- [PROVIDED TEXT]:
Still with me? Read on…
While free market forces would dictate that e-books would be cheaper than the hard-copy counterparts, considering lower production and distribution costs, the complaint shows that as a result of the agency model and alleged collusion, many e-books are more expensive than their hard-copy counterparts.
As a result of the pricing conspiracy, prices of e-books have exploded, jumping as much as 50 percent. When an e-book version of a best-seller costs close to—or even more than—its hard-copy counterpart, it doesn’t take a forensic economist to see that this is evidence of market manipulation, lawyers for the plaintiffs note. For example, “The Kite Runner” costs $12.99 as an e-book and only $8.82 as a paperback.
The lawsuit goes on to claim that because no publisher could unilaterally raise prices without losing sales, they coordinated their activities, with the help of Apple, in an effort to slow the growth of Amazon’s e-book market and to increase their profit margin on each e-book sold.
The lawsuit claims Apple and the publishers are in violation of a variety of federal and state antitrust laws, the Sherman Act, the Cartwright Act, and the Unfair Competition Act.

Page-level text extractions
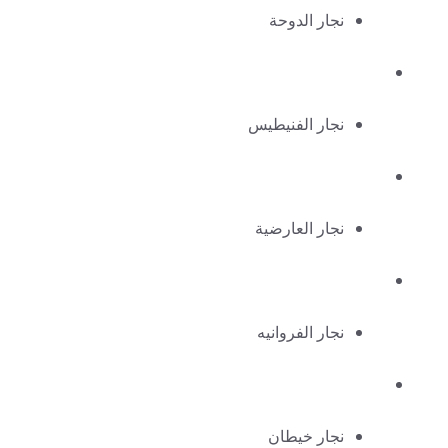
نجار الدوحة
نجار الفنيطيس
نجار العارضية
نجار الفروانيه
نجار خيطان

- [PROBLEMS AND TASKS]:
1 > What price does the provided text give for the e-book of "The Kite Runner"?
2 > Return the provided text from the words "Still with me?" up to and including the words "as a paperback.".

- [EXERCISE RESPONSES]:
1 > $12.99

2 >
Still with me? Read on…
While free market forces would dictate that e-books would be cheaper than the hard-copy counterparts, considering lower production and distribution costs, the complaint shows that as a result of the agency model and alleged collusion, many e-books are more expensive than their hard-copy counterparts.
As a result of the pricing conspiracy, prices of e-books have exploded, jumping as much as 50 percent. When an e-book version of a best-seller costs close to—or even more than—its hard-copy counterpart, it doesn’t take a forensic economist to see that this is evidence of market manipulation, lawyers for the plaintiffs note. For example, “The Kite Runner” costs $12.99 as an e-book and only $8.82 as a paperback.